» **What you are asked to do**: Go through the entries below and print each one exactly.

== Extracted information ==

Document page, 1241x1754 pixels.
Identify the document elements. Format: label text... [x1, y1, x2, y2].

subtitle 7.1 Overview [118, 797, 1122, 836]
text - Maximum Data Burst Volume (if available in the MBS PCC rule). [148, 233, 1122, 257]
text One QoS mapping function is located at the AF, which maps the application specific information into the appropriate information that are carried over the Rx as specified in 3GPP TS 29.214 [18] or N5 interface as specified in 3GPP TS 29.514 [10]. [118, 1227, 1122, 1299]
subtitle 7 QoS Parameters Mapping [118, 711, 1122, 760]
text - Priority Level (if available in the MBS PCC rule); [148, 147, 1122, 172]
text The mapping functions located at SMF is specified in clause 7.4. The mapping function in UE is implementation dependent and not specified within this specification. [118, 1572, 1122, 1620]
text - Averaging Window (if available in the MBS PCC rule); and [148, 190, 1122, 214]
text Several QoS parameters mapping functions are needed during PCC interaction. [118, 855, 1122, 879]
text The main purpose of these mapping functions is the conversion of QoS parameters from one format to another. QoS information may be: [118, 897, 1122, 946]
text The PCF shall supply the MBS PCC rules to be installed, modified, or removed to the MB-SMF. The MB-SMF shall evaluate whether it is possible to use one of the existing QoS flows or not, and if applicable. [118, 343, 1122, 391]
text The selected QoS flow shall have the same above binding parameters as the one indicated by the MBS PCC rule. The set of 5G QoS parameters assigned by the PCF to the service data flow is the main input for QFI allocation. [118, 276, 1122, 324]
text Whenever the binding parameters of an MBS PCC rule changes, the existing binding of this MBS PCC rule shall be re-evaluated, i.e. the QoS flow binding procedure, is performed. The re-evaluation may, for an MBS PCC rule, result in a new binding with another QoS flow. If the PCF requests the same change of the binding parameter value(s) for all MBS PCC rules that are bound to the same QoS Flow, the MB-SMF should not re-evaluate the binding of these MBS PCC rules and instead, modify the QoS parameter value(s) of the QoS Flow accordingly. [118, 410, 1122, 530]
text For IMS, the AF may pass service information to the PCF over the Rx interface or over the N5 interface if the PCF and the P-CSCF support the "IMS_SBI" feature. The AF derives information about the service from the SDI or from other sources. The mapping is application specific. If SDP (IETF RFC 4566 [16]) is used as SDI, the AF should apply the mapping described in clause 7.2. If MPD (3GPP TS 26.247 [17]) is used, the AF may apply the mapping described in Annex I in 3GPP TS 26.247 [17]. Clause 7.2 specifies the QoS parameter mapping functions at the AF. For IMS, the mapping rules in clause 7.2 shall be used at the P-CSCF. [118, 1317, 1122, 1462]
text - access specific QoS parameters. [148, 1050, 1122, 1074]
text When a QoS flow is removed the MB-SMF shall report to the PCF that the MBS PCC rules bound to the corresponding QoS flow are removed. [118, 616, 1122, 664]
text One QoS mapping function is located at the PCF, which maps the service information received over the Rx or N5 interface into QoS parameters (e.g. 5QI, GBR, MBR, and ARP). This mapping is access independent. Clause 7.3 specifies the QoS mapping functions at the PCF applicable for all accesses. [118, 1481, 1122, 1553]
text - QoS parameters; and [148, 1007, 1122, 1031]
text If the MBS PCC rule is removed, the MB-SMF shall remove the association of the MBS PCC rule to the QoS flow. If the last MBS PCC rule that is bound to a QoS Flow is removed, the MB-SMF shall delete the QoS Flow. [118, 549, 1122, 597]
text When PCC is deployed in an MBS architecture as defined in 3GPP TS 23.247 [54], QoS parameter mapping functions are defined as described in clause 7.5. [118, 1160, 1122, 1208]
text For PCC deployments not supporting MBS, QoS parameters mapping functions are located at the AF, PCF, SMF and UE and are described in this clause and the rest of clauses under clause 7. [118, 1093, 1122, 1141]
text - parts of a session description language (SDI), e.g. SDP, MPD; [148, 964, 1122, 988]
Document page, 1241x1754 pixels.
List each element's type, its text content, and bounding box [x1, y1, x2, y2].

===

» **Answer space**:
Document page, 1241x1754 pixels.
Identify the document elements. Format: label text... [x1, y1, x2, y2].

subtitle 7.1 Overview [118, 797, 1122, 836]
text - Maximum Data Burst Volume (if available in the MBS PCC rule). [148, 233, 1122, 257]
text One QoS mapping function is located at the AF, which maps the application specific information into the appropriate information that are carried over the Rx as specified in 3GPP TS 29.214 [18] or N5 interface as specified in 3GPP TS 29.514 [10]. [118, 1227, 1122, 1299]
subtitle 7 QoS Parameters Mapping [118, 711, 1122, 760]
text - Priority Level (if available in the MBS PCC rule); [148, 147, 1122, 172]
text The mapping functions located at SMF is specified in clause 7.4. The mapping function in UE is implementation dependent and not specified within this specification. [118, 1572, 1122, 1620]
text - Averaging Window (if available in the MBS PCC rule); and [148, 190, 1122, 214]
text Several QoS parameters mapping functions are needed during PCC interaction. [118, 855, 1122, 879]
text The main purpose of these mapping functions is the conversion of QoS parameters from one format to another. QoS information may be: [118, 897, 1122, 946]
text The PCF shall supply the MBS PCC rules to be installed, modified, or removed to the MB-SMF. The MB-SMF shall evaluate whether it is possible to use one of the existing QoS flows or not, and if applicable. [118, 343, 1122, 391]
text The selected QoS flow shall have the same above binding parameters as the one indicated by the MBS PCC rule. The set of 5G QoS parameters assigned by the PCF to the service data flow is the main input for QFI allocation. [118, 276, 1122, 324]
text Whenever the binding parameters of an MBS PCC rule changes, the existing binding of this MBS PCC rule shall be re-evaluated, i.e. the QoS flow binding procedure, is performed. The re-evaluation may, for an MBS PCC rule, result in a new binding with another QoS flow. If the PCF requests the same change of the binding parameter value(s) for all MBS PCC rules that are bound to the same QoS Flow, the MB-SMF should not re-evaluate the binding of these MBS PCC rules and instead, modify the QoS parameter value(s) of the QoS Flow accordingly. [118, 410, 1122, 530]
text For IMS, the AF may pass service information to the PCF over the Rx interface or over the N5 interface if the PCF and the P-CSCF support the "IMS_SBI" feature. The AF derives information about the service from the SDI or from other sources. The mapping is application specific. If SDP (IETF RFC 4566 [16]) is used as SDI, the AF should apply the mapping described in clause 7.2. If MPD (3GPP TS 26.247 [17]) is used, the AF may apply the mapping described in Annex I in 3GPP TS 26.247 [17]. Clause 7.2 specifies the QoS parameter mapping functions at the AF. For IMS, the mapping rules in clause 7.2 shall be used at the P-CSCF. [118, 1317, 1122, 1462]
text - access specific QoS parameters. [148, 1050, 1122, 1074]
text When a QoS flow is removed the MB-SMF shall report to the PCF that the MBS PCC rules bound to the corresponding QoS flow are removed. [118, 616, 1122, 664]
text One QoS mapping function is located at the PCF, which maps the service information received over the Rx or N5 interface into QoS parameters (e.g. 5QI, GBR, MBR, and ARP). This mapping is access independent. Clause 7.3 specifies the QoS mapping functions at the PCF applicable for all accesses. [118, 1481, 1122, 1553]
text - QoS parameters; and [148, 1007, 1122, 1031]
text If the MBS PCC rule is removed, the MB-SMF shall remove the association of the MBS PCC rule to the QoS flow. If the last MBS PCC rule that is bound to a QoS Flow is removed, the MB-SMF shall delete the QoS Flow. [118, 549, 1122, 597]
text When PCC is deployed in an MBS architecture as defined in 3GPP TS 23.247 [54], QoS parameter mapping functions are defined as described in clause 7.5. [118, 1160, 1122, 1208]
text For PCC deployments not supporting MBS, QoS parameters mapping functions are located at the AF, PCF, SMF and UE and are described in this clause and the rest of clauses under clause 7. [118, 1093, 1122, 1141]
text - parts of a session description language (SDI), e.g. SDP, MPD; [148, 964, 1122, 988]
Document page, 1241x1754 pixels.
List each element's type, its text content, and bounding box [x1, y1, x2, y2].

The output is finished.